There is also the fact that often large wind or tidal generating facilities can have a negative impact on surrounding wildlife or sea life. This is especially true of animals like bats that have evolved to use sonar to hunt for prey. There have been several documented cases of large wind turbines having a negative impact on bat populations. This can be remedied however, by avoiding placing wind and tidal farms in the habitats of species that may be affected.

Will Nuclear Nip it?

There have been improvements regarding safety and disposal of nuclear waste in the nuclear sector in the past decade or so. This capability does not necessarily reflect actual safety standards for nuclear facilities across the globe, however. In Finland, a project at the Finnish Posiva nuclear facility casts its nuclear waste in iron, encases it in iron and then buries it in a borehole, which is then filled with a type of clay. This is predicted to store the dangerous nuclear waste for up to a million years. However, now that this standard has been set, the nuclear industry can continue to pollute and discard waste unsafely under the guise of a new and improved industry standard. It’s too dangerous to rely on the industry to self-regulate when the cost of nuclear spills both to the environment and human populations is so dear. Disposing of nuclear waste safely costs mounds more than it does to be shady about getting rid of used-up uranium, so there is little incentive to change disposal methods. And trust isn’t something that the nuclear industry has earned over the years, whether it’s in Chernobyl, Yucca Mountain in the U.S., or the Sellafield nuclear complex in the UK, nuclear facilities all over the world have been accused and often found guilty of horrible waste-dumping practices.

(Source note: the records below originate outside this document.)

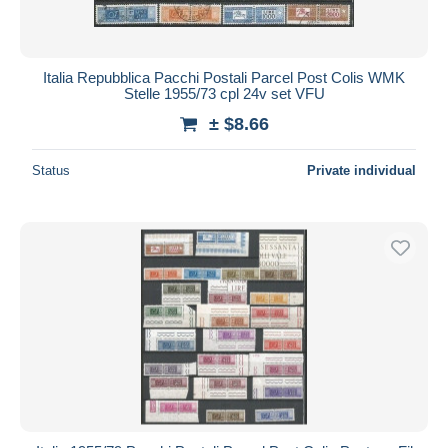
Italia Repubblica Pacchi Postali Parcel Post Colis WMK
Stelle 1955/73 cpl 24v set VFU
± $8.66
Status
Private individual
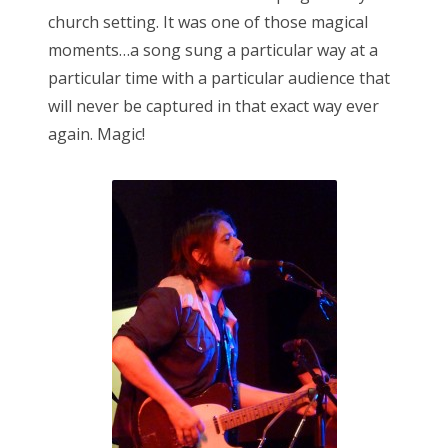
church setting. It was one of those magical
moments…a song sung a particular way at a
particular time with a particular audience that
will never be captured in that exact way ever
again. Magic!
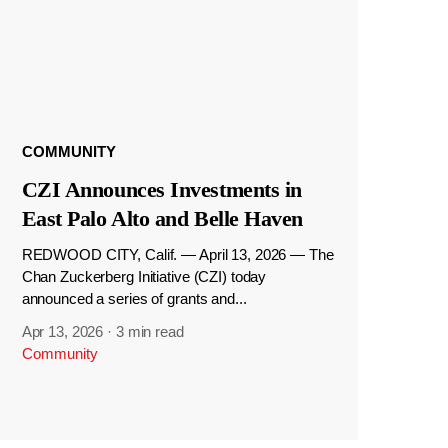
COMMUNITY
CZI Announces Investments in
East Palo Alto and Belle Haven
REDWOOD CITY, Calif. — April 13, 2026 — The
Chan Zuckerberg Initiative (CZI) today
announced a series of grants and...
Apr 13, 2026
·
3 min read
Community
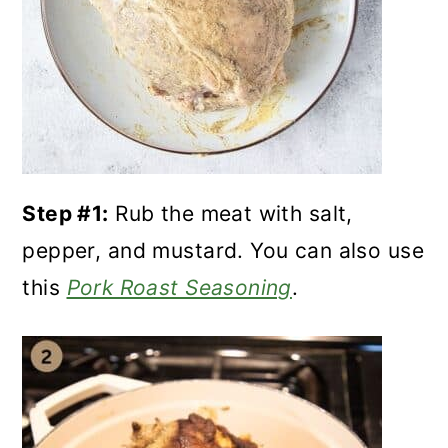
Step #1:
Rub the meat with salt,
pepper, and mustard. You can also use
this
Pork Roast Seasoning
.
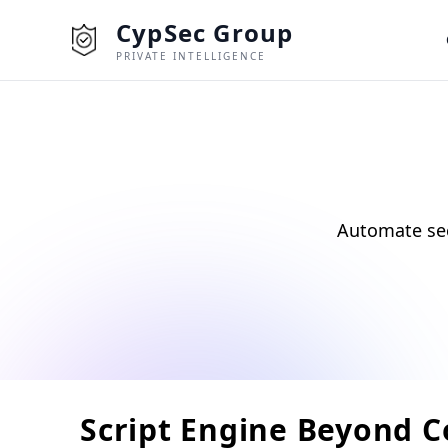
CypSec Group
PRIVATE INTELLIGENCE
Automate sec
Script Engine Beyond 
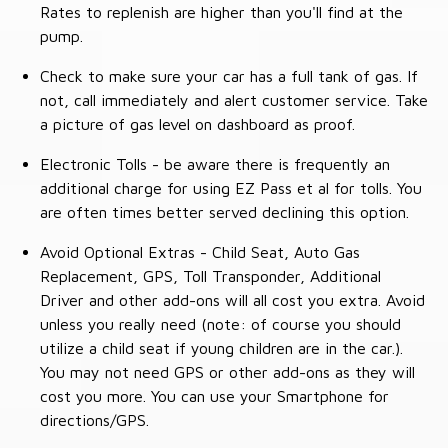
Rates to replenish are higher than you'll find at the
pump.
Check to make sure your car has a full tank of gas. If
not, call immediately and alert customer service. Take
a picture of gas level on dashboard as proof.
Electronic Tolls - be aware there is frequently an
additional charge for using EZ Pass et al for tolls. You
are often times better served declining this option.
Avoid Optional Extras - Child Seat, Auto Gas
Replacement, GPS, Toll Transponder, Additional
Driver and other add-ons will all cost you extra. Avoid
unless you really need (note: of course you should
utilize a child seat if young children are in the car.).
You may not need GPS or other add-ons as they will
cost you more. You can use your Smartphone for
directions/GPS.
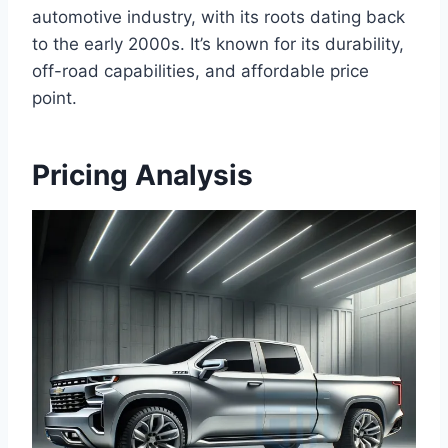
automotive industry, with its roots dating back
to the early 2000s. It’s known for its durability,
off-road capabilities, and affordable price
point.
Pricing Analysis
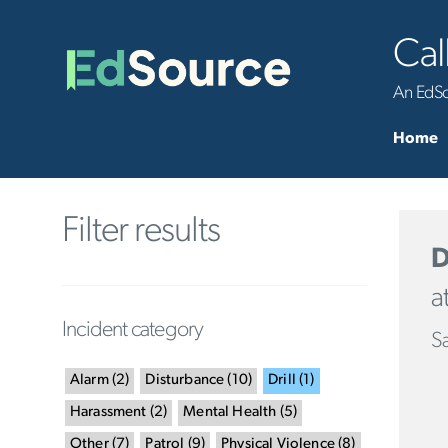
Cal
An EdSou
Home
Filter results
D
a
Incident category
Sa
Alarm
(
2
)
Disturbance
(
10
)
Drill
(
1
)
Harassment
(
2
)
Mental Health
(
5
)
Other
(
7
)
Patrol
(
9
)
Physical Violence
(
8
)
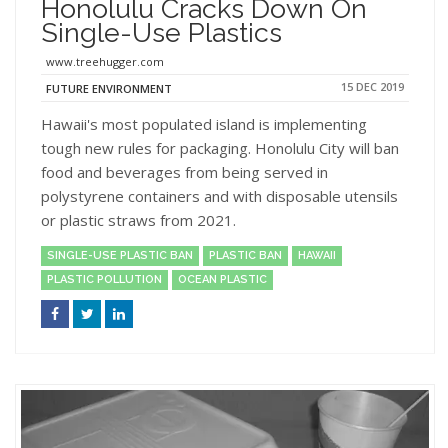
Honolulu Cracks Down On
Single-Use Plastics
www.treehugger.com
15 DEC 2019
FUTURE ENVIRONMENT
Hawaii's most populated island is implementing
tough new rules for packaging. Honolulu City will ban
food and beverages from being served in
polystyrene containers and with disposable utensils
or plastic straws from 2021.
SINGLE-USE PLASTIC BAN
PLASTIC BAN
HAWAII
PLASTIC POLLUTION
OCEAN PLASTIC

There is also significant debate about how much energy it takes to extract uranium from the earth compared to how much energy that extracted uranium will yield. There are some studies that suggest it takes much less energy, and some that suggest that it takes more. Unfortunately all parties are well-sourced and look to be correct. So who’s right? Well, in my eyes, the proof is in the pudding. Most nuclear industries are heavily subsidized by their governments, and few have been opened since the late 1980’s, leading me to believe that it is not a particularly profitable and efficient source of energy, therefore not one that we should rely on to save us from the perils of climate change.

Can Coal Go Green?

There have been recent ads in North America by coal companies touting a new “greener” coal industry as the solution to all of our climate woes. To me, open caste mines will never be clean enough to qualify as green, they’re pretty dirty even to look at. Ultimately, burning natural gas is less destructive to the atmosphere than burning coal. Coal contains 24 kilograms of carbon for each gigajoule of energy it produces, while natural gas has only around 15 kilograms of carbon for the same amount of energy. While carbon capturing, as explained further below, may be one way to make coal a cleaner source of power, it is far from being a long-term solution to global warming.

Carbon Capturing

One of the newer methods of preventing carbon from entering our atmosphere is to strip carbon—using a process called amine scrubbing—from the gas either before or after it’s burnt, and then bury it deep underground, encased in impenetrable material. There is no definite answer as to how long this method will store the carbon underground, however, and it may just be putting off the inevitable for a future generation to deal with. Although helpful in the short term, it’s better if less carbon is created altogether, rather than just hidden away underground only to seep out in a hundred years or so.